Regarding the surrogate marker of oxidative stress—MPO, we previously reported that a change in MPO levels during HD might be connected with the induction of fatigue by HD [17]. In our study, pre-HD MPO levels were not different between the baseline and the 8th week, although post-HD LN (MPO) levels were marginally but significantly lower at the 8th week, indicating the possibility of better biocompatibility of higher H2 solutions. However, no differences in MPO levels were found between the Improved and the Non-improved groups (Table 2). Therefore, taken together, the above results suggest that fine adjustments of dry weight and antihypertensive doses might help ameliorate symptoms of fatigue in patients with Non-improved group. This speculation needs to be verified in clinical practice in the future.
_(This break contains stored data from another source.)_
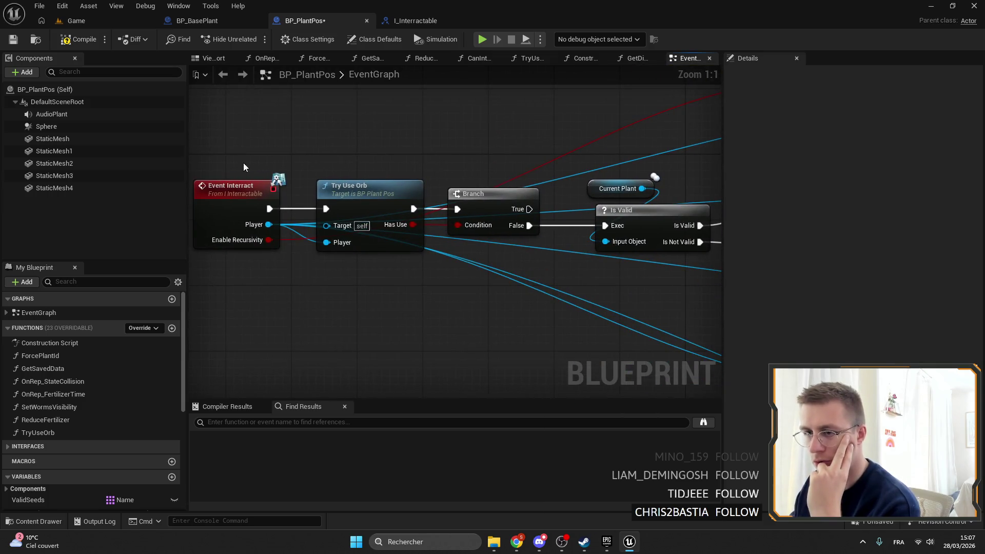
{"action": "mouse_move", "coordinate": [218, 122]}
{"action": "left_mouse_down"}
{"action": "mouse_move", "coordinate": [431, 308]}
{"action": "mouse_move", "coordinate": [547, 280]}
{"action": "mouse_move", "coordinate": [418, 238]}
{"action": "mouse_move", "coordinate": [435, 165]}
{"action": "mouse_move", "coordinate": [451, 222]}
{"action": "left_mouse_up"}
{"action": "mouse_move", "coordinate": [633, 295]}
{"action": "left_mouse_down"}
{"action": "mouse_move", "coordinate": [421, 184]}
{"action": "mouse_move", "coordinate": [300, 174]}
{"action": "left_mouse_up"}
{"action": "mouse_move", "coordinate": [487, 149]}
{"action": "left_mouse_down"}
{"action": "mouse_move", "coordinate": [487, 157]}
{"action": "mouse_move", "coordinate": [200, 182]}
{"action": "left_mouse_up"}
{"action": "left_click", "coordinate": [601, 159], "text": "ctrl"}
{"action": "left_click_drag", "start_coordinate": [510, 177], "coordinate": [511, 185]}
{"action": "scroll", "coordinate": [477, 162], "scroll_direction": "down", "scroll_amount": 5}
{"action": "scroll", "coordinate": [442, 175], "scroll_direction": "up", "scroll_amount": 3}
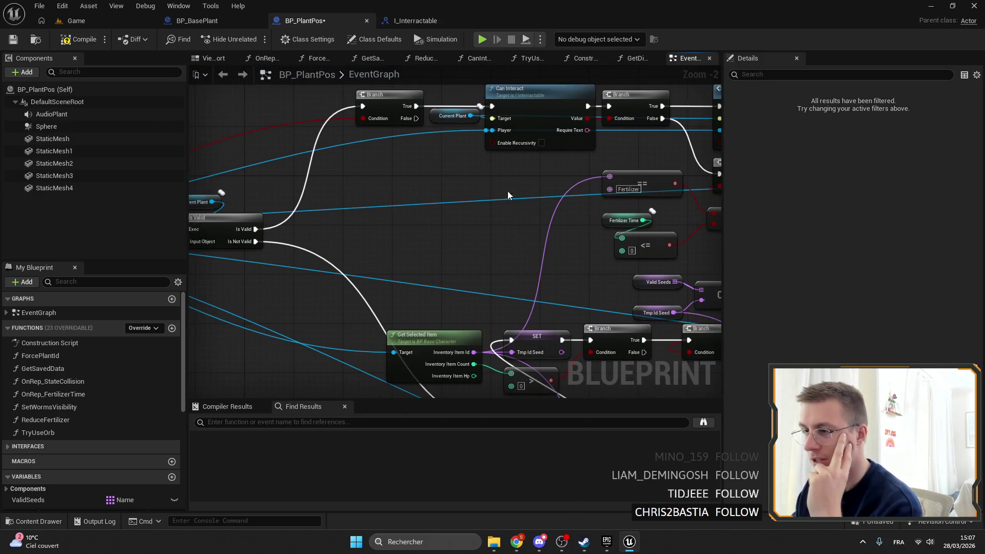
{"action": "mouse_move", "coordinate": [582, 171]}
{"action": "left_mouse_down"}
{"action": "mouse_move", "coordinate": [472, 106]}
{"action": "mouse_move", "coordinate": [391, 113]}
{"action": "left_mouse_up"}
{"action": "left_click", "coordinate": [381, 165]}
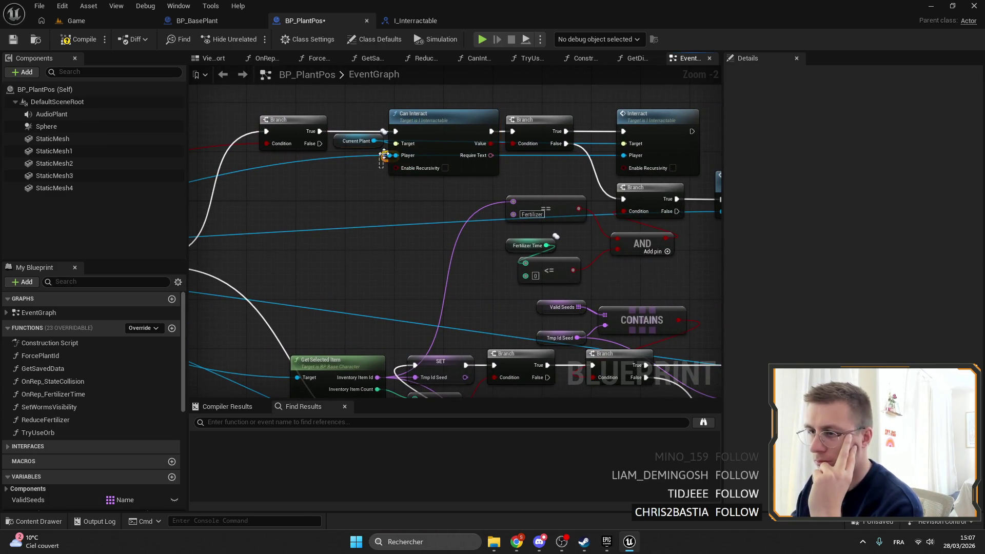
{"action": "mouse_move", "coordinate": [385, 157]}
{"action": "left_mouse_down"}
{"action": "mouse_move", "coordinate": [351, 166]}
{"action": "mouse_move", "coordinate": [421, 136]}
{"action": "left_mouse_up"}
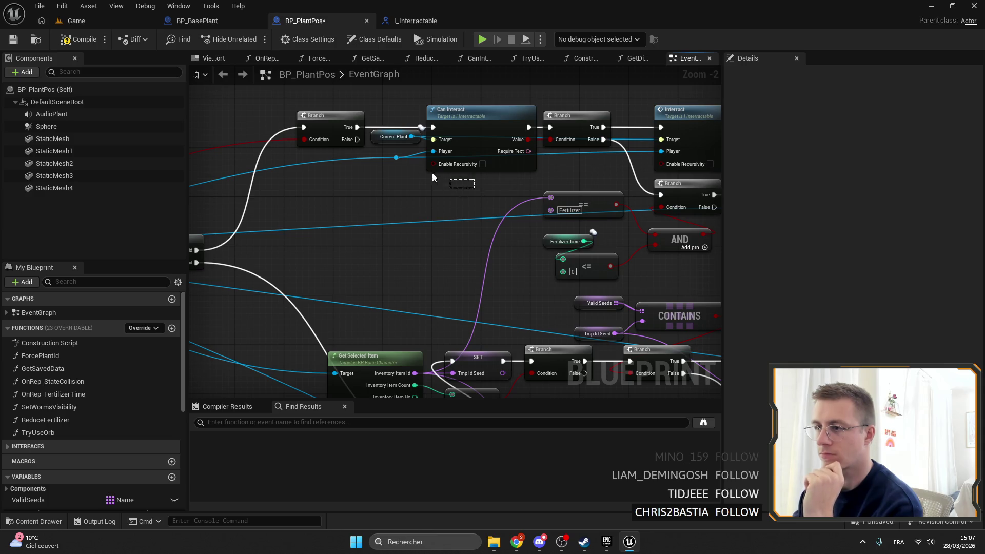
Step: Delete the extra Branch, wire Is Valid straight into Can Interact, and add a Branch before Interact
{"action": "left_click", "coordinate": [329, 115]}
{"action": "left_click_drag", "start_coordinate": [329, 169], "coordinate": [474, 160]}
{"action": "key", "text": "Delete"}
{"action": "mouse_move", "coordinate": [342, 241]}
{"action": "left_mouse_down"}
{"action": "mouse_move", "coordinate": [582, 119]}
{"action": "mouse_move", "coordinate": [368, 137]}
{"action": "left_mouse_up"}
{"action": "left_click_drag", "start_coordinate": [405, 193], "coordinate": [333, 109]}
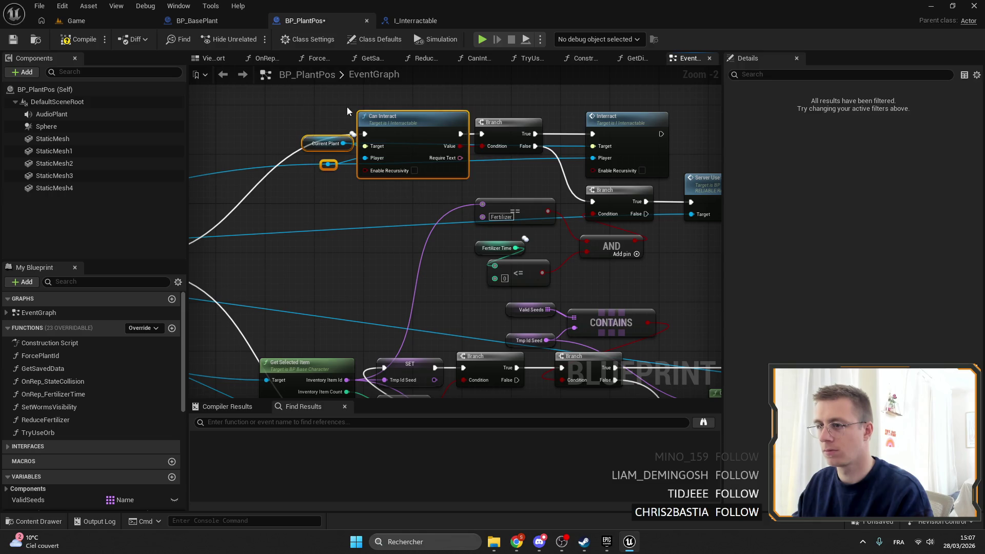
{"action": "mouse_move", "coordinate": [654, 123]}
{"action": "left_mouse_down"}
{"action": "mouse_move", "coordinate": [515, 126]}
{"action": "mouse_move", "coordinate": [631, 102]}
{"action": "left_mouse_up"}
{"action": "mouse_move", "coordinate": [401, 134]}
{"action": "left_mouse_down"}
{"action": "mouse_move", "coordinate": [455, 112]}
{"action": "mouse_move", "coordinate": [595, 129]}
{"action": "mouse_move", "coordinate": [410, 213]}
{"action": "mouse_move", "coordinate": [652, 213]}
{"action": "mouse_move", "coordinate": [288, 102]}
{"action": "left_mouse_up"}
{"action": "type", "text": "branch"}
{"action": "key", "text": "Return"}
Several limitations to the present study need to be kept in mind. First, the study was an observational study with a single arm, was non-blinded, and lacked a control group. In order to derive concrete conclusions, future randomized controlled blinded studies are required. Second, the questionnaire did not clearly define the timing of assessment of fatigue, e.g., before HD or after HD. This is critically important especially in Group B. Third, the available BP data only included pre- and post-HD measurements, and no home BP data were obtained. Therefore, the discussions about the excess fall in BP and its influence on fatigue levels are all speculative, and precise data of BP changes are necessary for obtaining precise insights. Fourth, the present study did not prove the benefit of higher H2 solutions, because the effect of H2 levels above 154 ppb (mean) remains unclear. Additionally, achievement of higher H2 levels cannot necessarily be ensured because of limitations of the technology of current systems. Fifth, we defined the fatigue criteria by more than Grade 3 (our original scale), which profoundly decreased ADL in their everyday life. However, we cannot exclude those type of patients with Grade 2, the presence of fatigue with little impact on ADL, from fatigue criteria. Finally, the observation period of the study might not have been long enough to examine the influence of the higher dialysate H2 content on fatigue. The observed trends toward a decrease in NRS scores on the HD day over the 8-week observation period in Groups A and B indicate the need for longer observation periods to reach a conclusion.

Conclusion

Amelioration of the patient-reported outcome of fatigue might be influenced by H2 levels in the HD solution and the control of blood pressure using antihypertensive agents. Optimal levels of H2 in the dialysate need to be elucidated in consideration of clinical type of fatigue and blood pressure control status.